### Goal
How many lines of the data contain the string "instrument"? Case counts; give only the number.

Stored data entries:
###

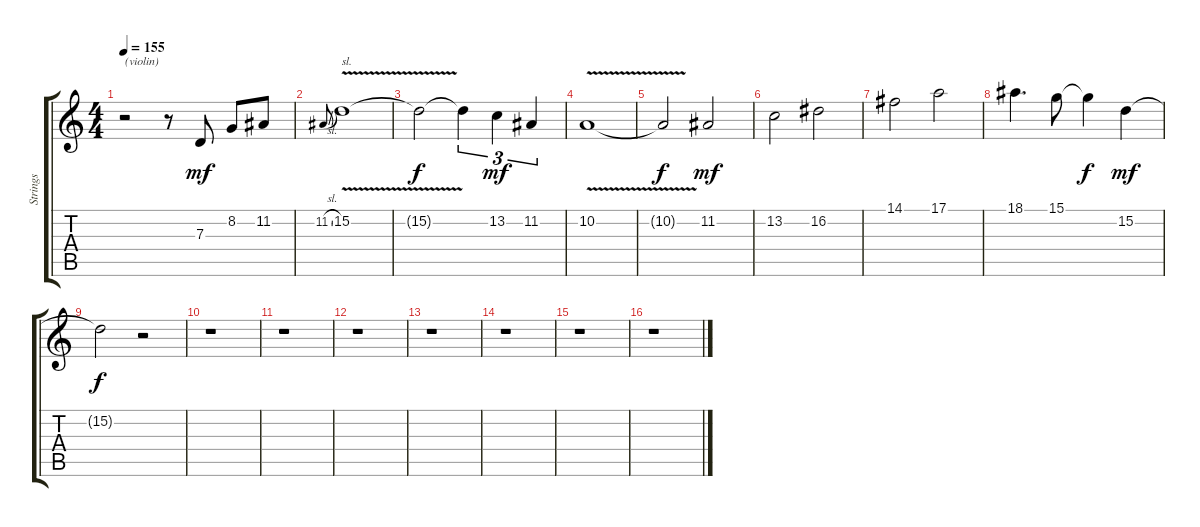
\track ("Strings" "Strings") {instrument stringensemble1}
\staff {score tabs}
\tuning (E4 B3 G3 D3 A2 E2) {hide}
\ts (4 4)
\tempo 155
\clef g2
\ks c
r.2{txt "(violin)" dy f volume 13 balance 2 instrument violin} r.8 7.3.8{dy mf} 8.2.8 11.2.8 |
11.2{sl}.8{gr onbeat} 15.2{v}.1{txt "sl."} |
15.2{t}.2{dy f} 15.2{t}.4{tu (3 2)} 13.2.4{tu (3 2) dy mf} 11.2.4{tu (3 2)} |
10.2{v}.1 |
10.2{t}.2{dy f} 11.2.2{dy mf} |
13.2.2 16.2.2 |
14.1.2 17.1.2 |
18.1.4{d} 15.1.8 15.1{t}.4{dy f} 15.2.4{dy mf} |
15.2{t}.2{dy f} r.2 |
r.1 |
r.1 |
r.1 |
r.1 |
r.1 |
r.1 |
r.1
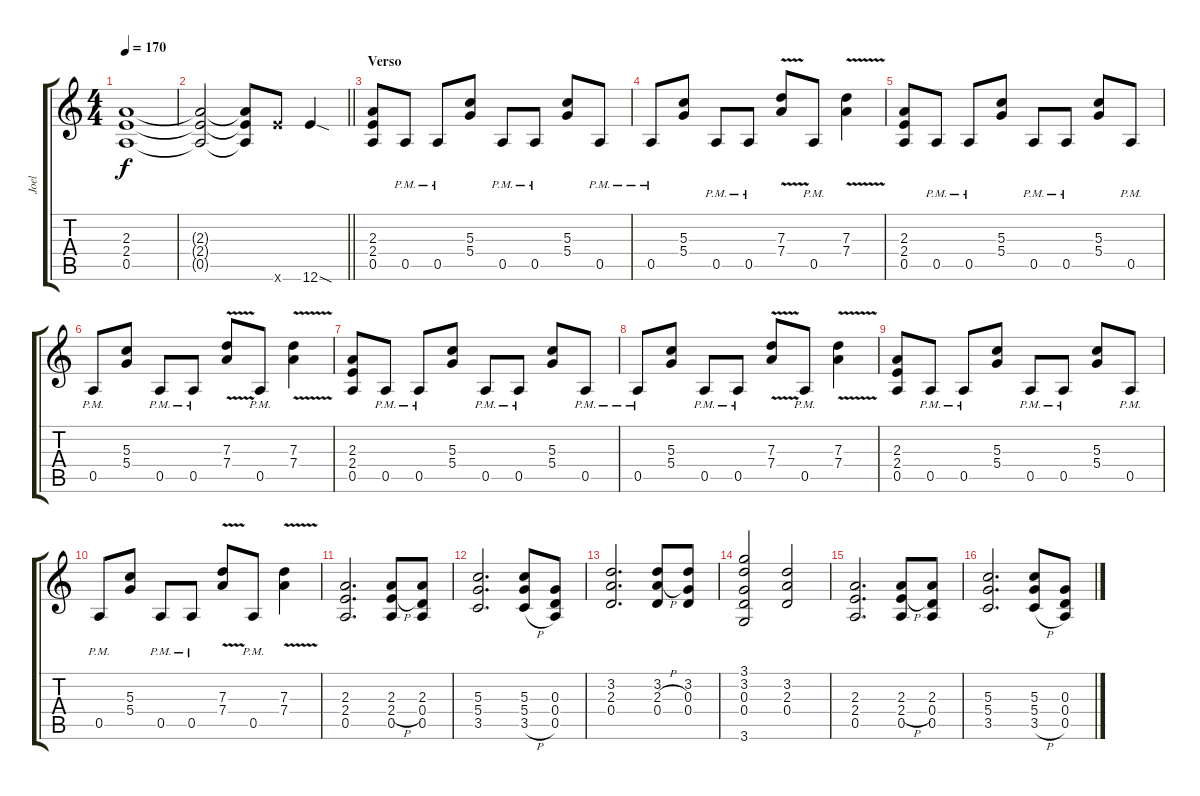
\track ("Joel" "Joel") {instrument overdrivenguitar}
\staff {score tabs}
\tuning (E4 B3 G3 D3 A2 E2) {hide}
\ts (4 4)
\tempo 170
\clef g2
\ks c
(2.3 2.4 0.5).1{dy f} |
\barLineRight lightlight
(2.3{t} 2.4{t} 0.5{t}).2 (2.3{t} 2.4{t} 0.5{t}).8 12.6{x}.8 12.6{sod}.4 |
\section ("" "Verso")
(2.3 2.4 0.5).8 0.5{pm}.8 0.5{pm}.8 (5.3 5.4).8 0.5{pm}.8 0.5{pm}.8 (5.3 5.4).8 0.5{pm}.8 |
0.5{pm}.8 (5.3 5.4).8 0.5{pm}.8 0.5{pm}.8 (7.3 7.4{v}).8 0.5{pm}.8 (7.3 7.4{v}).4 |
(2.3 2.4 0.5).8 0.5{pm}.8 0.5{pm}.8 (5.3 5.4).8 0.5{pm}.8 0.5{pm}.8 (5.3 5.4).8 0.5{pm}.8 |
0.5{pm}.8 (5.3 5.4).8 0.5{pm}.8 0.5{pm}.8 (7.3 7.4{v}).8 0.5{pm}.8 (7.3 7.4{v}).4 |
(2.3 2.4 0.5).8 0.5{pm}.8 0.5{pm}.8 (5.3 5.4).8 0.5{pm}.8 0.5{pm}.8 (5.3 5.4).8 0.5{pm}.8 |
0.5{pm}.8 (5.3 5.4).8 0.5{pm}.8 0.5{pm}.8 (7.3 7.4{v}).8 0.5{pm}.8 (7.3 7.4{v}).4 |
(2.3 2.4 0.5).8 0.5{pm}.8 0.5{pm}.8 (5.3 5.4).8 0.5{pm}.8 0.5{pm}.8 (5.3 5.4).8 0.5{pm}.8 |
0.5{pm}.8 (5.3 5.4).8 0.5{pm}.8 0.5{pm}.8 (7.3 7.4{v}).8 0.5{pm}.8 (7.3 7.4{v}).4 |
(2.3 2.4 0.5).2{d} (2.3 2.4{h} 0.5).8 (2.3 0.4 0.5).8 |
(5.3 5.4 3.5).2{d} (5.3 5.4 3.5{h}).8 (0.3 0.4 0.5).8 |
(3.2 2.3 0.4).2{d} (3.2 2.3{h} 0.4).8 (3.2 0.3 0.4).8 |
(3.1 3.2 0.3 0.4 3.6).2 (3.2 2.3 0.4).2 |
(2.3 2.4 0.5).2{d} (2.3 2.4{h} 0.5).8 (2.3 0.4 0.5).8 |
(5.3 5.4 3.5).2{d} (5.3 5.4 3.5{h}).8 (0.3 0.4 0.5).8
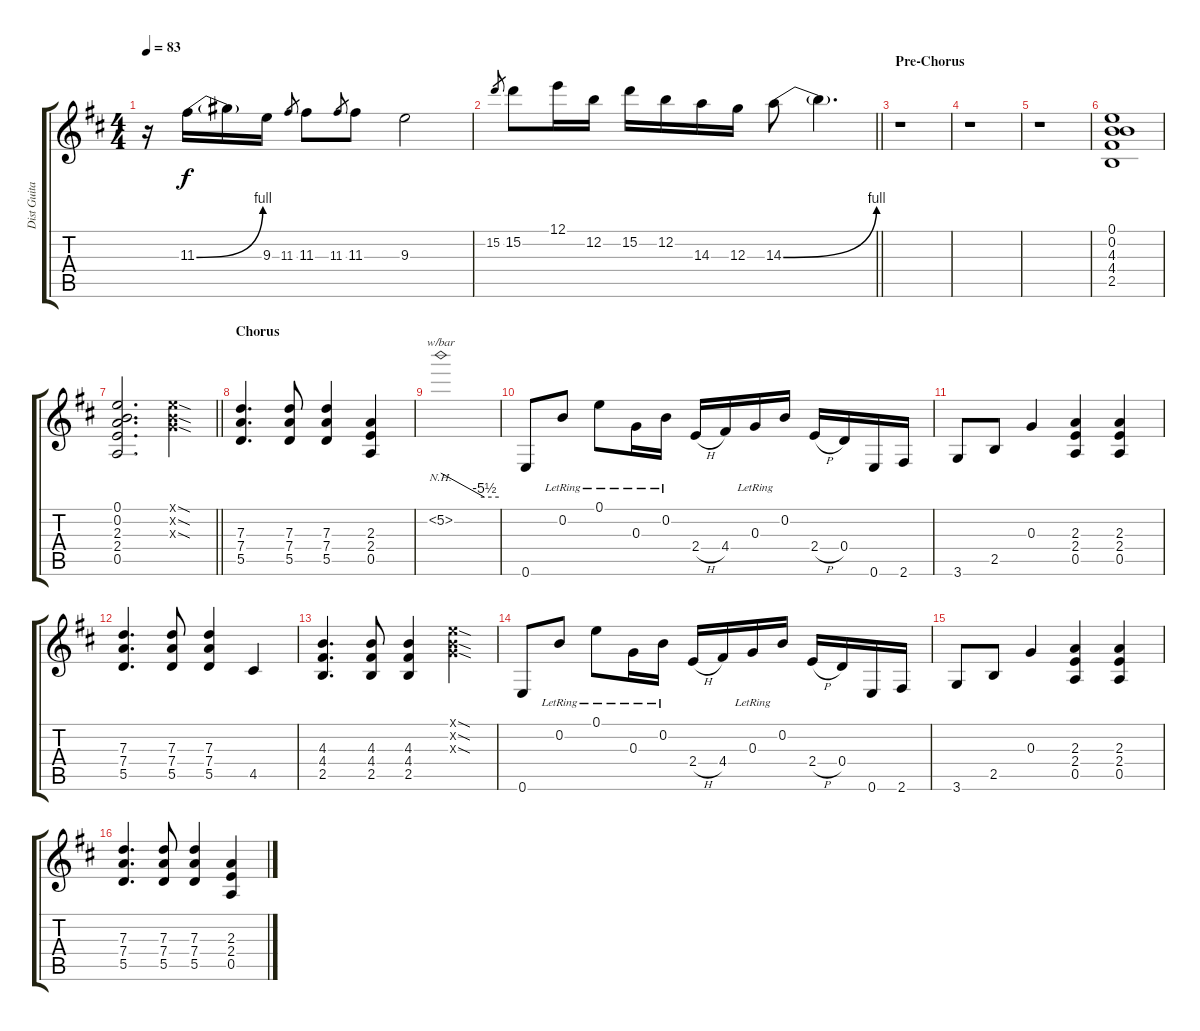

###

### Exercise result
3